## Task brief
Please rewrite the text of every entry below with "september" replaced by "oktober" wherever it occurs, keeping everything else the same. Leave the pictures out of your answer.

--- START ---

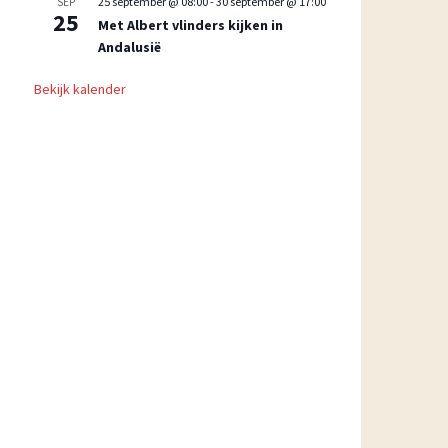
25 september @ 08:00
-
30 september @ 17:00
SEP
25
Met Albert vlinders kijken in
Andalusië
Bekijk kalender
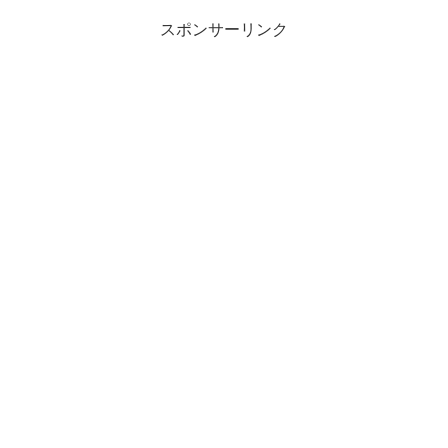
スポンサーリンク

--- END ---

## Reply to the task
25 oktober @ 08:00
-
30 oktober @ 17:00
SEP
25
Met Albert vlinders kijken in
Andalusië
Bekijk kalender
スポンサーリンク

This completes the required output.